Watts vacillated between dropping emotionally devastating bombshells and giving Shan’nann false hope that their marriage could be saved.

“He told me he doesn’t want this baby and he’s happy with just Bella and Celeste,” Shan’nann wrote to a friend on August 8th. “He thought he wanted another one. l’m so sick to my stomach. Tried to have sex with him last night just to see if that would help him and he rejected me.”

Shan’nann also told the same friend, “I don’t feel safe with him after what he said about the baby.” But just one day later, on August 9th, she texted another concerned friend, “Omg much better. We talked. He told me he loved me back. Still cold, but not as cold. He even kissed me before going to sleep in basement.”

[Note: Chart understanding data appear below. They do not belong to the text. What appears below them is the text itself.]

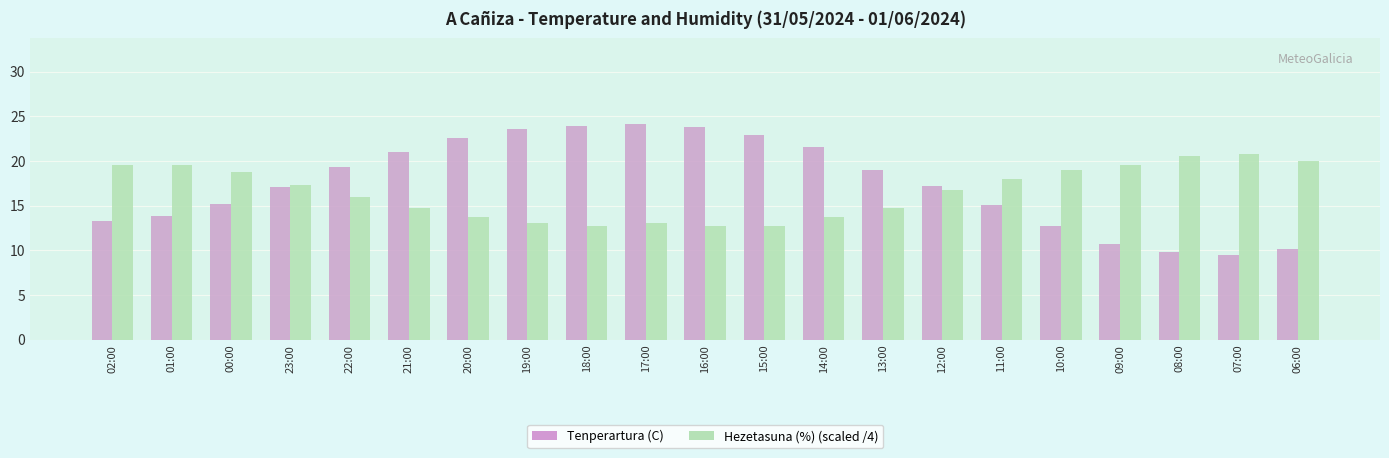

Which series changed the most between 00:00 and 19:00?

Tenperartura (C)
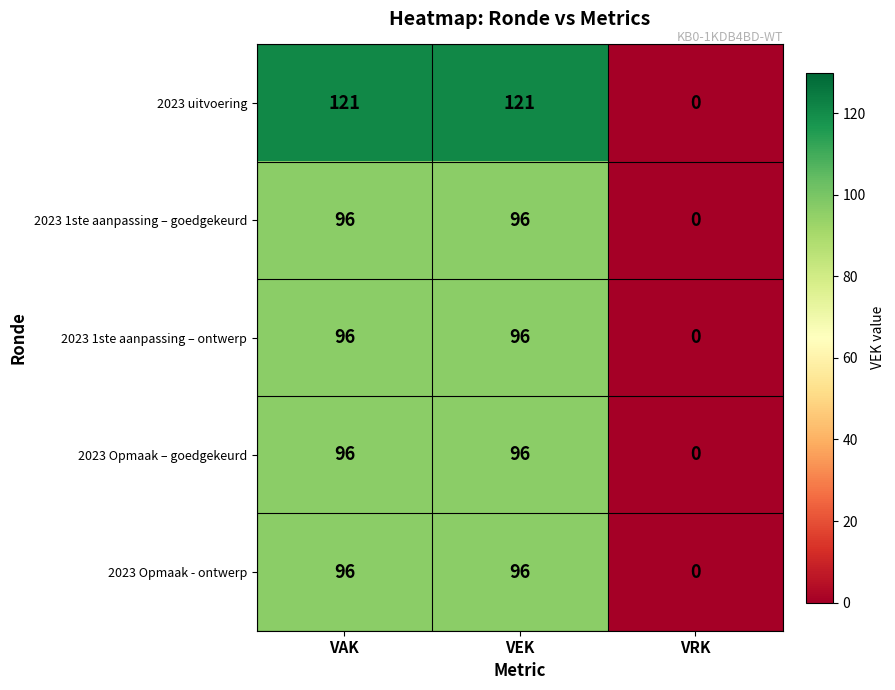

Which label corresponds to the smallest value in the chart?

VRK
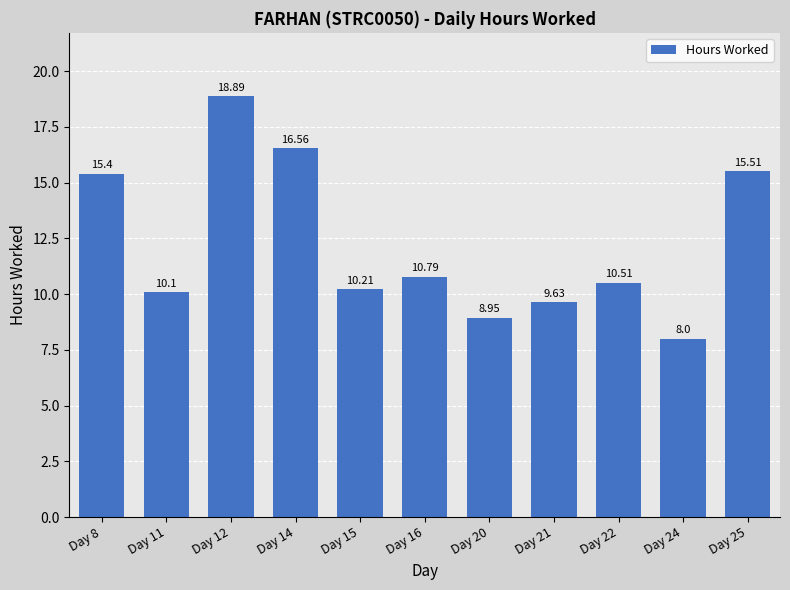

Is it true that the value at Day 24 is 11.1?

False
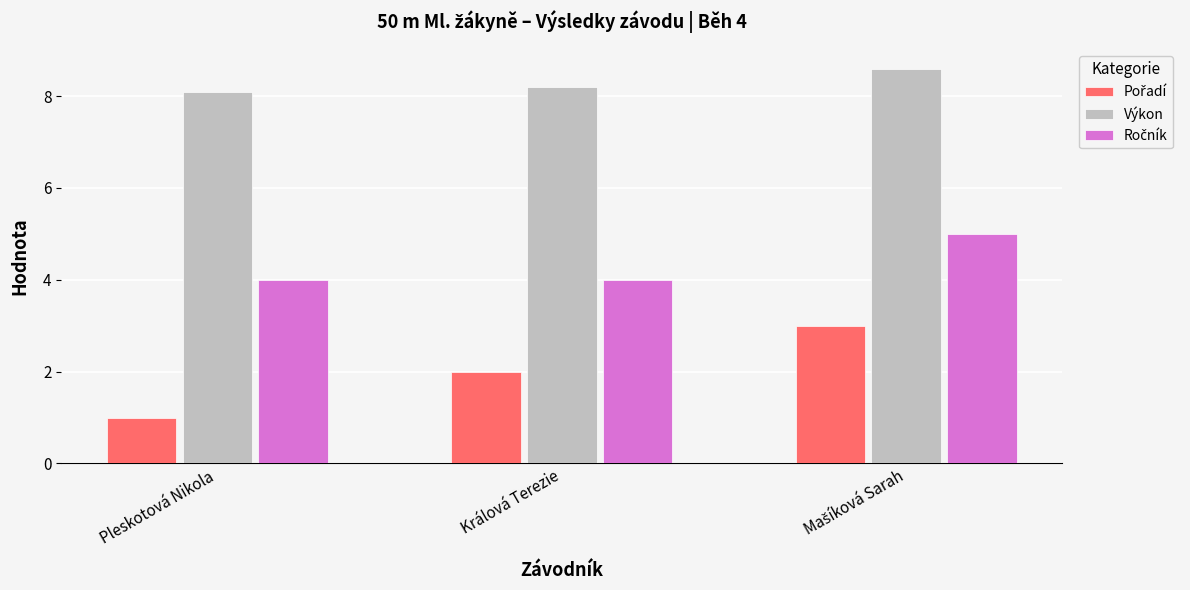

How many Výkon values are between 8 and 9?

3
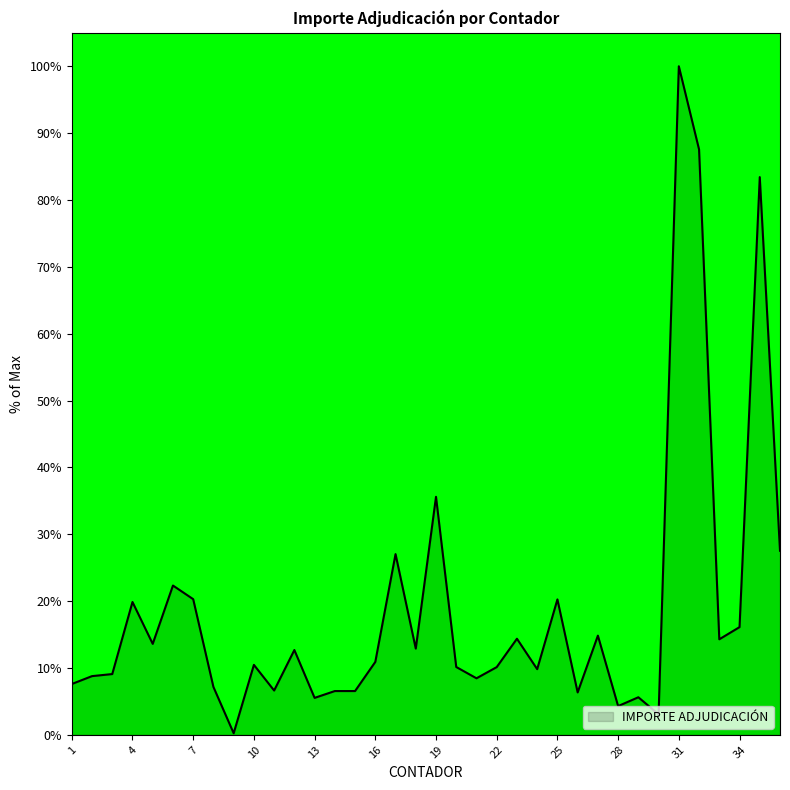

What is the difference between the maximum and minimum values?

99.8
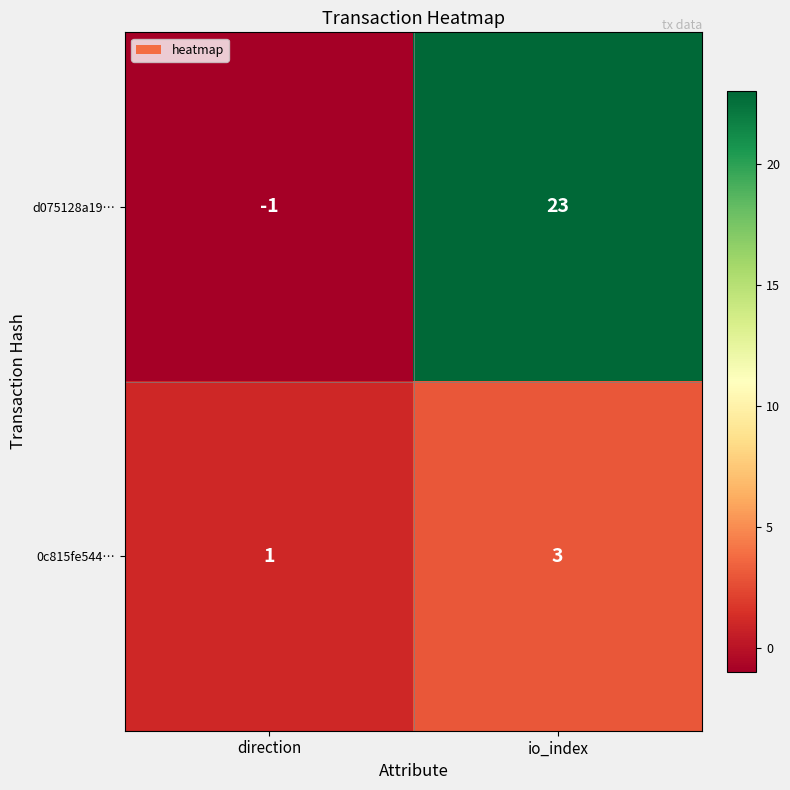

Rank the series by their maximum value, from lowest to highest.

0c815fe544…, d075128a19…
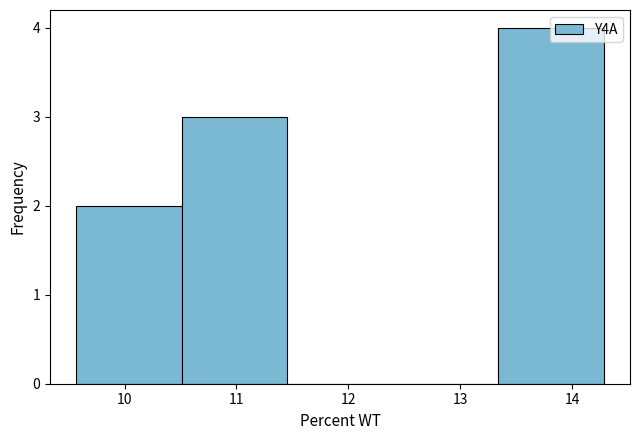

Which range on the x-axis has the tallest bar?

13.3 to 14.3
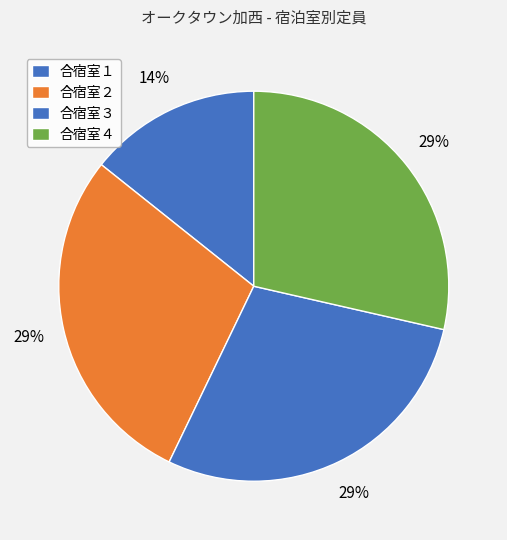

To the nearest percent, what percentage of the pie is 合宿室１?

14%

Her excitement was short lived. That weekend, Shan’nann went on a business trip and left the girls with Watts, who arranged for a babysitter one evening, supposedly so he could attend a sports game and then with friends. Instead, he took Kessinger out to dinner, paying with his credit card instead of a gift card for the first time. The charge didn’t escape Shan’nann’s notice; she later texted a friend that the amount seemed large for a meal for one. But Watts had denied having an affair, and Shan’nann told a friend that she doubted he “had it in him.”

A few days later, Shan’nann and her two girls were dead; in the early morning hours of August 13th, a neighbor’s surveillance camera captured Watts loading cans of gasoline into his truck before backing the vehicle into the home’s garage. When he left shortly thereafter, the remains of his family were hidden in the truck bed and then later dumped on an oil site owned by his employer. Shan’nann’s body was found in a shallow grave near two oil drums containing the remains of Bella and Celeste.

A few hours later, while Shan’nann’s friends and family were starting to panic about her whereabouts, Watts was Googling the lyrics for the song “Battery” by Metallica. They include “Smashing through the boundaries, lunacy has found me” and “Pounding out aggression, turns into obsession/Cannot kill the battery/Cannot kill the family.”

Christopher Watts has been sentenced to five life terms for the murders of Shan’nann, Bella and Celeste, and is not eligible for parole.